*Written task 1:* Filter the entries below, keeping every line that contains the string "apart", and copy those lines out. Matching is case-sensitive.

*Document segment:*
▼▼▼
Louisa Fleetwood Horton (September 20, 1920 – January 25, 2008) was an American film, television and stage actress, who used her given name, Louisa Horton, professionally. She was the former wife of the late The Sting director, George Roy Hill, with whom she had four children.

Personal life 
Horton was born to Jeter Rice and Frances Breckinridge (née Steele) Horton in Beijing, China. The daughter of a United States Marine Corps officer, she was raised in Haiti and the area around Washington, D.C. She lived in Manhattan for nearly 50 years before her death in 2008.

Marriage 
Horton met her husband George Roy Hill when they were both actors in a Shakespeare repertory company. They were married in 1951, and had four children, but divorced in the 1970s. They reportedly remained close even after their separation. George Roy Hill, who was best known for directing the 1973's The Sting, an Oscar-winning film, as well as 1969's Butch Cassidy and the Sundance Kid, died in 2002.
▲▲▲
*Extracted records:*
▼▼▼
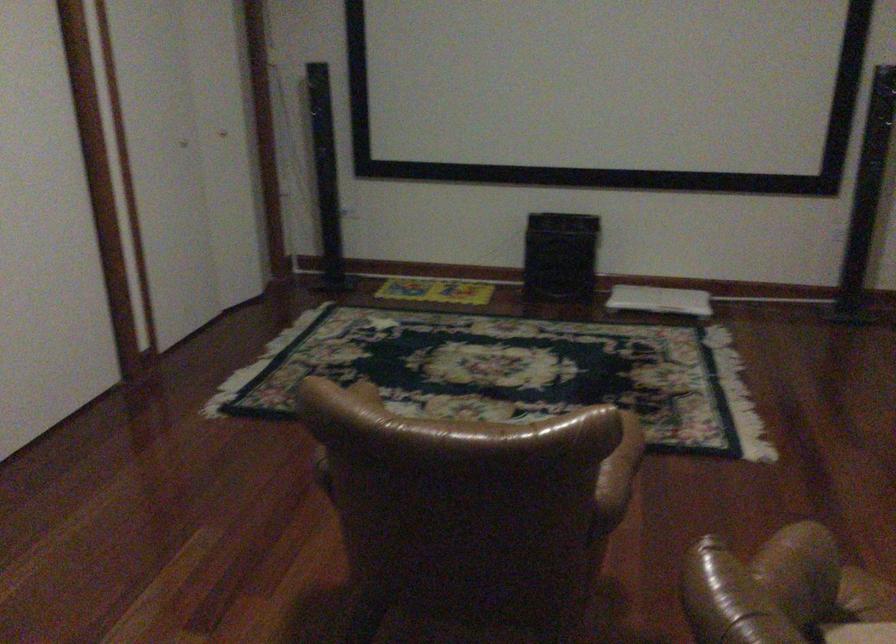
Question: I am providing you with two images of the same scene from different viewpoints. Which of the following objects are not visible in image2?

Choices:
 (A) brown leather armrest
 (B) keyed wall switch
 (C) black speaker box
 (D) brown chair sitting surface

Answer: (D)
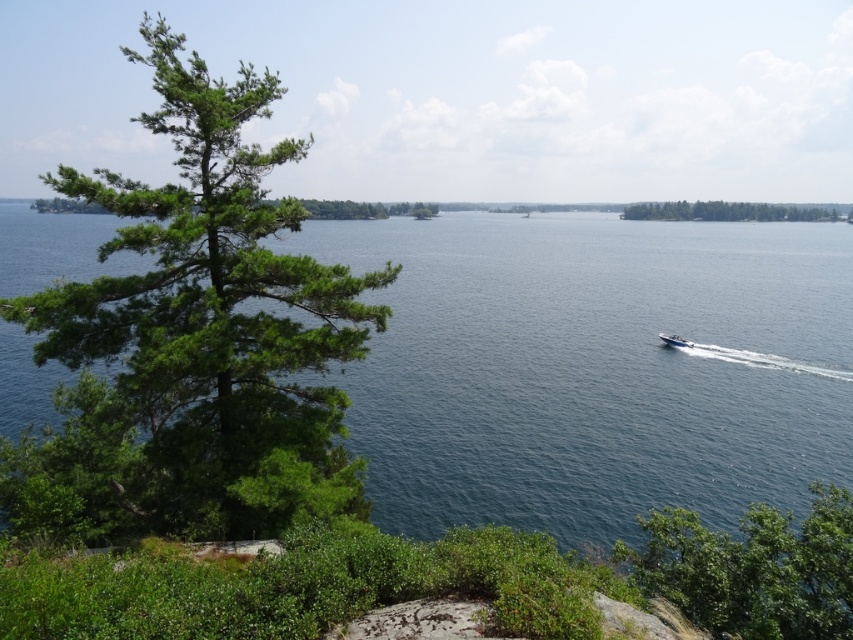
Which is above, green needle-like foliage at left or green leafy tree at upper right?

Positioned higher is green leafy tree at upper right.

Between point (229, 406) and point (793, 208), which one is positioned behind?

The point (793, 208) is more distant.

I want to click on green needle-like foliage at left, so click(x=212, y=321).

Looking at this image, measure the distance between point (x=650, y=520) and camera.

Point (x=650, y=520) and camera are 51.27 feet apart from each other.

Can you confirm if green leafy tree at lower right is bigger than white plastic boat at center-right?

Yes.

Who is more distant from viewer, (730, 540) or (672, 337)?

The point (672, 337) is behind.

Identify the location of green leafy tree at lower right. (753, 568).

How far apart are blue water at center and green leafy tree at lower right?

blue water at center and green leafy tree at lower right are 99.95 meters apart from each other.

Does point (500, 385) lie behind point (850, 536)?

Yes, it is behind point (850, 536).

Locate an element on the screen. blue water at center is located at coordinates (595, 369).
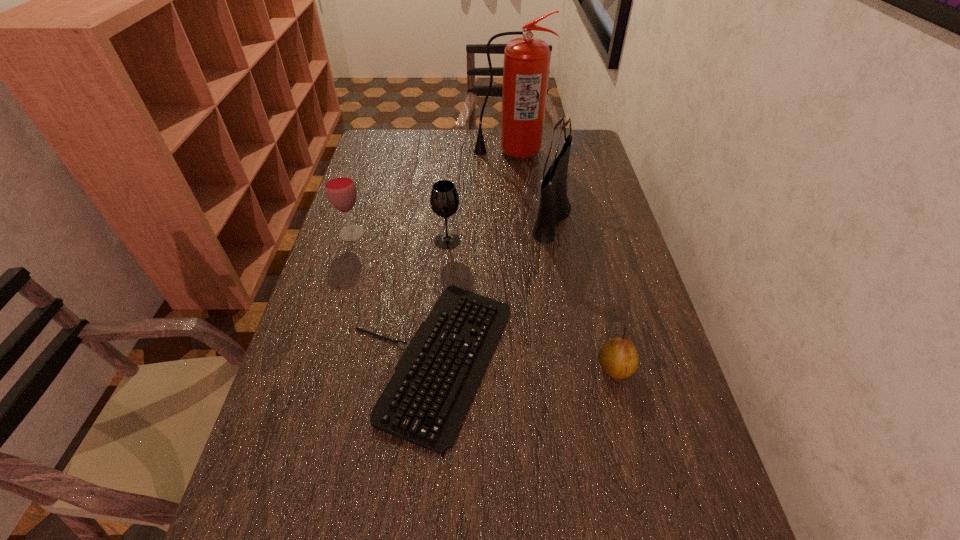
You are a GUI agent. You are given a task and a screenshot of the screen. Output one action in this format:
    pyautogui.click(x=<x>, y=<y>)
    Task: Click on the unoccupied area between the pear and the computer keyboard
    The image size is (960, 540).
    Given the screenshot: What is the action you would take?
    pyautogui.click(x=523, y=364)

At what (x,y) coordinates should I click in order to perform the action: click on unoccupied position between the pear and the shoulder bag. Please return your answer as a coordinate pair (x, y). This screenshot has width=960, height=540. Looking at the image, I should click on (584, 293).

Locate an element on the screen. The image size is (960, 540). object that is the second closest one to the fire extinguisher is located at coordinates (444, 200).

The width and height of the screenshot is (960, 540). Find the location of `object that is the closest one to the right wineglass`. object that is the closest one to the right wineglass is located at coordinates (425, 402).

At what (x,y) coordinates should I click in order to perform the action: click on vacant space that satisfies the following two spatial constraints: 1. on the back side of the computer keyboard; 2. on the left side of the shoulder bag. Please return your answer as a coordinate pair (x, y). The height and width of the screenshot is (540, 960). Looking at the image, I should click on (444, 217).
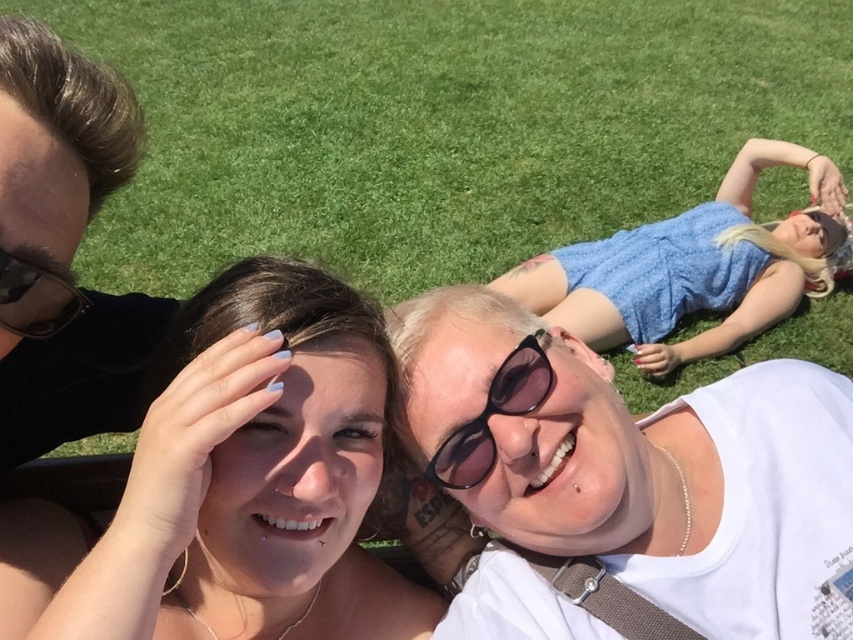
You are a photographer trying to capture a closeup of the smooth skin face at center and the black plastic sunglasses at center. Since you can only focus on one object at a time, which one should you focus on first if you want to ensure both are in focus without moving the camera?

The smooth skin face at center is to the left of black plastic sunglasses at center. Since they are positioned side by side, focusing on the smooth skin face at center first would allow the photographer to adjust the focus to include the black plastic sunglasses at center in the same plane without moving the camera.

Based on the scene description, where exactly is the green grass at upper center located in terms of coordinates?

The green grass at upper center is located at point coordinates of 0.198 on the x axis and 0.515 on the y axis.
▲▲▲
*Written task 2:* According to the biography above, in what city was Louisa Horton born?

*Exercise output 1:*
Point (x=650, y=520) and camera are 51.27 feet apart from each other.
How far apart are blue water at center and green leafy tree at lower right?
blue water at center and green leafy tree at lower right are 99.95 meters apart from each other.

*Exercise output 2:* Beijing, China.